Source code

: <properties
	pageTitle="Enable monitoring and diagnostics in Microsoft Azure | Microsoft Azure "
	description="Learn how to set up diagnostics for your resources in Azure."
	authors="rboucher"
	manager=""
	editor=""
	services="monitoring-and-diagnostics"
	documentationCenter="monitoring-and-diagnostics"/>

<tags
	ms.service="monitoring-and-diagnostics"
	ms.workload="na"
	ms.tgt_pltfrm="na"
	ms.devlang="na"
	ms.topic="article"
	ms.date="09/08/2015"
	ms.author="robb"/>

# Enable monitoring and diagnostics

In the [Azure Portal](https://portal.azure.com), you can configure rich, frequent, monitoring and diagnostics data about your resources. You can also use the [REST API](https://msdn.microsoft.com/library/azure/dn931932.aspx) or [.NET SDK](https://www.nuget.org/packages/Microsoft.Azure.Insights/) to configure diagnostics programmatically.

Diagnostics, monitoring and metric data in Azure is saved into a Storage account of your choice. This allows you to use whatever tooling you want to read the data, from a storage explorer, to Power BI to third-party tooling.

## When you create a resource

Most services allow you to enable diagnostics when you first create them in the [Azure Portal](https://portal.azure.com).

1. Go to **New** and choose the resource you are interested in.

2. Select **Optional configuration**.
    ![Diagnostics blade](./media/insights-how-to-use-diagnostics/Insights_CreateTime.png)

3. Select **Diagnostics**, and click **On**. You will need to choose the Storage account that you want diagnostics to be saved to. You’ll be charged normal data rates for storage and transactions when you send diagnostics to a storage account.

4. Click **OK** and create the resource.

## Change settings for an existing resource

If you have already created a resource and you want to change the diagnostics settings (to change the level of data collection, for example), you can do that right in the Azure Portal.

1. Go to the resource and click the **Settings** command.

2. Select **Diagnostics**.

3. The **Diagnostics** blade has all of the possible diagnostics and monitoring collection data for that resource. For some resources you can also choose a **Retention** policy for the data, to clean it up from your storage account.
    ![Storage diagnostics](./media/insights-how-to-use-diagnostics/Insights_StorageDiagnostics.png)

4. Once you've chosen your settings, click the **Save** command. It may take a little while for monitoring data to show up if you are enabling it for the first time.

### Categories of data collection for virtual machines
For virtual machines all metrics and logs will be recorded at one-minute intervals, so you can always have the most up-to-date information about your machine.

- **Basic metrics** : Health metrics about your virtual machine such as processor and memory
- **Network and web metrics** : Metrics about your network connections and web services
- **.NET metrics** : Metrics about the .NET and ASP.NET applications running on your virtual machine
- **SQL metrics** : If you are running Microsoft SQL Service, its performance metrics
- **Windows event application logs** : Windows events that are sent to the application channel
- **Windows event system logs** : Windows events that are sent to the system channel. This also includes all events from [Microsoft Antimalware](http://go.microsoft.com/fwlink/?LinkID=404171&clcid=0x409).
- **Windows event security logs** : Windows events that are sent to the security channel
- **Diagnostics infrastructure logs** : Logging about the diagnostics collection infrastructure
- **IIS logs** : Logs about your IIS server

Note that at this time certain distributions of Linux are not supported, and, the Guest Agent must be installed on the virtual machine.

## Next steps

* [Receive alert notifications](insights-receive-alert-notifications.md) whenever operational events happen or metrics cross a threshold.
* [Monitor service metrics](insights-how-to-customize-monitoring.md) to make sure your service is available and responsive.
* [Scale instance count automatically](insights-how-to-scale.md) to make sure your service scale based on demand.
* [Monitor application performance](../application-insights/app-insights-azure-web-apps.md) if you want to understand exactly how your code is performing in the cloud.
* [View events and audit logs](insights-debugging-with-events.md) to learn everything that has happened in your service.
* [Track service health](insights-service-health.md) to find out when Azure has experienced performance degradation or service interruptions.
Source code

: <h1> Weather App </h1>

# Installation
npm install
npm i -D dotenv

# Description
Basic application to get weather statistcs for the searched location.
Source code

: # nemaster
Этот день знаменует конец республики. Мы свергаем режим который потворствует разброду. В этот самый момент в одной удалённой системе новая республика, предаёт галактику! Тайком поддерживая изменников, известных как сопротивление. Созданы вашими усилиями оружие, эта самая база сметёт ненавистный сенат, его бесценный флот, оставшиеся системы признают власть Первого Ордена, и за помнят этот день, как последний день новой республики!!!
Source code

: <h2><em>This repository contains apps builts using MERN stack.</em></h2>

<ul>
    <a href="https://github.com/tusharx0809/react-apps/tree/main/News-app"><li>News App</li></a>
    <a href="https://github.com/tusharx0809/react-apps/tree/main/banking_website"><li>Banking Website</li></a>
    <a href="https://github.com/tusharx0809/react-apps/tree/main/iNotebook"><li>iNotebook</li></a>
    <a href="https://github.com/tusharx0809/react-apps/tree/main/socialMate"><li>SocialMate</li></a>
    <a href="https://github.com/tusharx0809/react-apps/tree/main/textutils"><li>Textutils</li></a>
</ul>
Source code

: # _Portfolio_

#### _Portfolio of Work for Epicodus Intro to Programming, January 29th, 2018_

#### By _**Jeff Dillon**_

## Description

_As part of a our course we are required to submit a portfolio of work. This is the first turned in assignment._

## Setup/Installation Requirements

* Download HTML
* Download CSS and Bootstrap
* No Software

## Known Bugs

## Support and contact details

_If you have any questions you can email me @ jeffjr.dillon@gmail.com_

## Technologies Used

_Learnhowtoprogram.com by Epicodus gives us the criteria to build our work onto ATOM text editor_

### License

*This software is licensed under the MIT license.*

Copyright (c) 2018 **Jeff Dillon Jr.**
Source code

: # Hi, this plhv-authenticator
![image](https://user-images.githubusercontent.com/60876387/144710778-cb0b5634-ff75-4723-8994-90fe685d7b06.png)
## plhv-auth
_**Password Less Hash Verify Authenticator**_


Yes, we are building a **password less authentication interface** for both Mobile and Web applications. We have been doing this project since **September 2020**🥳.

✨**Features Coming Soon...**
○ ○ ○ ○ ○ ○ ○
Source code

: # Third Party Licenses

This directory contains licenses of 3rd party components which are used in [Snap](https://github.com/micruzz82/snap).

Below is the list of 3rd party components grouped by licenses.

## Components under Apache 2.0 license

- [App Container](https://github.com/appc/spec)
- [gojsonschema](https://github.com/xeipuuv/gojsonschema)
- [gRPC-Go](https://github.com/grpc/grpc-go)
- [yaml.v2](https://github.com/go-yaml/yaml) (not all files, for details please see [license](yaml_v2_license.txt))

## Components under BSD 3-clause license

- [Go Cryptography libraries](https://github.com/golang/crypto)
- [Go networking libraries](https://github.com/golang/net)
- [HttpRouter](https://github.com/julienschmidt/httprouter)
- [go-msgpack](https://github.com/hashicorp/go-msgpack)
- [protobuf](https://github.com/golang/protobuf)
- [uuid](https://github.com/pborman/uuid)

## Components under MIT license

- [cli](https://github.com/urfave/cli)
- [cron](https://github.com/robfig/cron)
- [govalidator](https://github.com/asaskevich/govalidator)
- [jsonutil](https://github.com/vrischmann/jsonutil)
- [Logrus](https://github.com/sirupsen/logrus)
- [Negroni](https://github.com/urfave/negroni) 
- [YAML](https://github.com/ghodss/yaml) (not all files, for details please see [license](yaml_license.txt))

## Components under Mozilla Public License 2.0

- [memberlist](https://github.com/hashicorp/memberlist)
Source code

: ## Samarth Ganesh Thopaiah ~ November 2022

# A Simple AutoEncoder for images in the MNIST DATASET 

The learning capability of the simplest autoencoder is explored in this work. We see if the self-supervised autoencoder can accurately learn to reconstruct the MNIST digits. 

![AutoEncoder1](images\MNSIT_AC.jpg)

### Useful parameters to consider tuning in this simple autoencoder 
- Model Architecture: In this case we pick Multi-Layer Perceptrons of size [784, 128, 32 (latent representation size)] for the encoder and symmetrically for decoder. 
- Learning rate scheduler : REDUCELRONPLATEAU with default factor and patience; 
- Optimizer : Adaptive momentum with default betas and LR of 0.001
○ ○ ○ ○ ○ ○ ○
Aim of the exercise | Output the material above exactly, but only from the line that carries "### Categories of" through the line that carries "- **Windows event application".

Response to the task |
### Categories of data collection for virtual machines
For virtual machines all metrics and logs will be recorded at one-minute intervals, so you can always have the most up-to-date information about your machine.

- **Basic metrics** : Health metrics about your virtual machine such as processor and memory
- **Network and web metrics** : Metrics about your network connections and web services
- **.NET metrics** : Metrics about the .NET and ASP.NET applications running on your virtual machine
- **SQL metrics** : If you are running Microsoft SQL Service, its performance metrics
- **Windows event application logs** : Windows events that are sent to the application channel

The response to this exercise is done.